Священник Яков Кротов: «О корпускулярно-волновой природе Великого поста»
Великий пост в России, прежде всего – великие очереди на исповедь. Хороший православный и так кается чаще, чем грешит, а уж Великим постом «говеют» – то есть, скребут по сусекам совести и несут в храм всякую дрянь.
Многие добрые (во всех смыслах) православные пастыри были от этого в ужасе. До чего же надо было довести культурнейшего франко-руссо-американца о. Александра Шмемана, чтобы он в своих дневниках заявил, что исповедь превратилась в психотерапию для бедняков и просто безответственных истеричек, как и приравненных к ним невротиков мужского пола – психотерапию дешёвую и безрезультатную.

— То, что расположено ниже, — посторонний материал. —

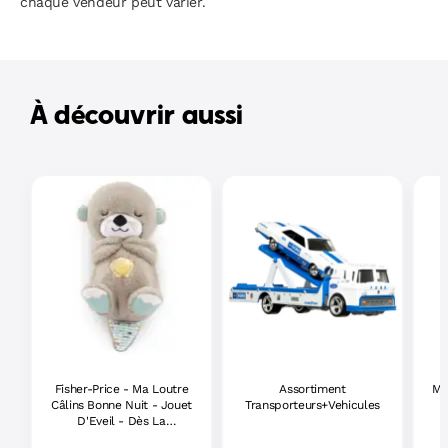
chaque vendeur peut varier.
À découvrir aussi
Fisher-Price - Ma Loutre
Assortiment
Ma
Câlins Bonne Nuit - Jouet
Transporteurs+Vehicules
D'Eveil - Dès La
Naissance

Шмеман был литургист. Он любил богослужение, вникал в каждое слово молитв и писал дивные книги, в которых так описывал богослужение, что даже священники иногда чувствовали: хорошим всё-таки делом заняты! О мирянах и говорить нечего: богослужение после Шмемана – как алмаз после огранки. Истории Шмеман не любил, и его книга об истории православия хуже тёплого кваса. Неудивительно: история есть не текст, не слова, не речи, а цельный поток, то вздымающийся девятым валом, то ласкающий берег.

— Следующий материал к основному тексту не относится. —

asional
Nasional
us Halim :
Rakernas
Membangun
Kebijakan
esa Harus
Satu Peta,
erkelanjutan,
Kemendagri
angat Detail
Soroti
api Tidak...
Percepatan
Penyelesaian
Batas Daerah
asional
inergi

История и язык – лишь проекция человека. Жизнь каждого человека есть одновременно и одно слово, и поток речи, и поступок, и Дело, и частица, и волна. Когда торжествовала механика Ньютона, торжествовала казуистика иезуитов, рассматривавшая жизнь как механическую совокупность поступков. Сегодня многие священники и в православии руководствуются таким взглядом и требуют не говорить «вообще», а говорить «чисто конкретно» об отдельных провалах. После Гейзенберга стало ясно, что свет – одновременно и частица, и волна. Поэтому сердиться на покаяние «вообще» не стоит. Современная психотерапия, между прочим, как раз предпочитает разговоры не о конкретике, а о «ваще». Частицы – частности, а корабль жизни несут волны, вот о волнах-то и поговорим: ощущения, воспоминания, общее настроение.

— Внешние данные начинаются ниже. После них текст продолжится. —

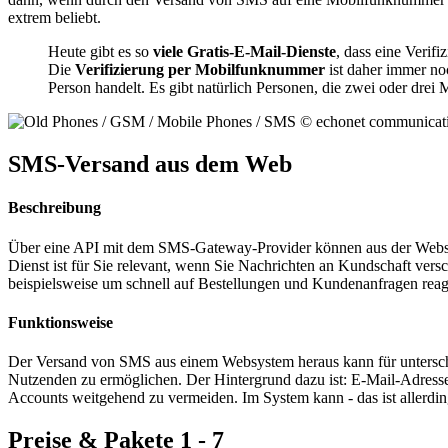
extrem beliebt.
Heute gibt es so
viele Gratis-E-Mail-Dienste
, dass eine Verif
Die
Verifizierung per Mobilfunknummer
ist daher immer n
Person handelt. Es gibt natürlich Personen, die zwei oder drei 
SMS-Versand aus dem Web
Beschreibung
Über eine API mit dem SMS-Gateway-Provider können aus der Websei
Dienst ist für Sie relevant, wenn Sie Nachrichten an Kundschaft ve
beispielsweise um schnell auf Bestellungen und Kundenanfragen reag
Funktionsweise
Der Versand von SMS aus einem Websystem heraus kann für unterschie
Nutzenden zu ermöglichen. Der Hintergrund dazu ist: E-Mail-Adress
Accounts weitgehend zu vermeiden. Im System kann - das ist allerdi
Preise & Pakete 1 - 7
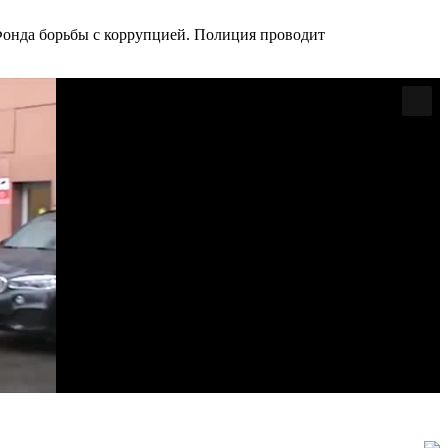
 Фонда борьбы с коррупцией. Полиция проводит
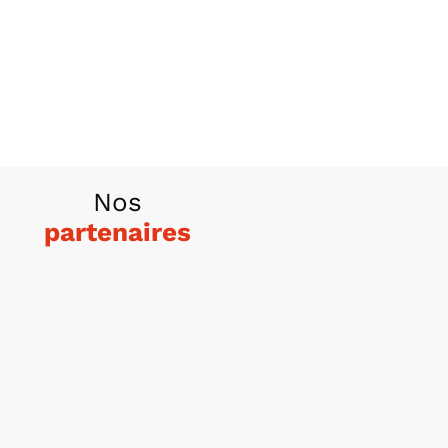
Nos
partenaires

Новое в данном случае, как ни странно, хорошо сохранившееся старое. Ведь покаяние в христианстве появилось сравнительно поздно, лет через триста после Воскресения Христова, и это было покаяние именно «вообще». Именно об этом монашество. «Господи Иисусе Христе, помилуй мя, грешного». Не за что-то одно, а помилуй всего. Все монашеские поучения – не против грехов, а против разных греховных состояний. Уныние – не поступок, не частица, уныние – «вообще». Нельзя же на исповеди сказать: «Я вчера пять раз ленился, восемь раз возгордился, двадцать три раза мечтал поесть клюквы в сахаре». Монах кается в «помыслах», то есть именно в том «взгляд и нечто», что так выводит из себя любителей ясного, точного, определённого.
Грех как тоталитаризм – противен в целом, а вреден частностями. Соответственно, и борьба с грехом – покаяние – похожа на диссидентство: стоим на коленях, а душа парит. В целом ничего сделать не можем, а в частности на порог совок не пустим. А со злом как целым пусть разбирается Тот, Кто Один и одновременно Трое.
Великий пост технически состоит из сорока с лишним дней (если, конечно, считать Страстную неделю – лишней), а по сути – одна-единственная волна. Святой Симеон Богослов, который, видимо, не умел бурно плакать, размышляя о своих грехах, выражал надежду, что Бог и крохотную часть слезной капли видит. А кто не святой, тот может надеяться, что хотя бы капельки участия в Великом посте, хотя бы одной несъеденной сардельки, хотя бы одного убитого в себе матерного слова достаточного, чтобы вся волна покаяния подхватила нас и внесла в радость Воскресения.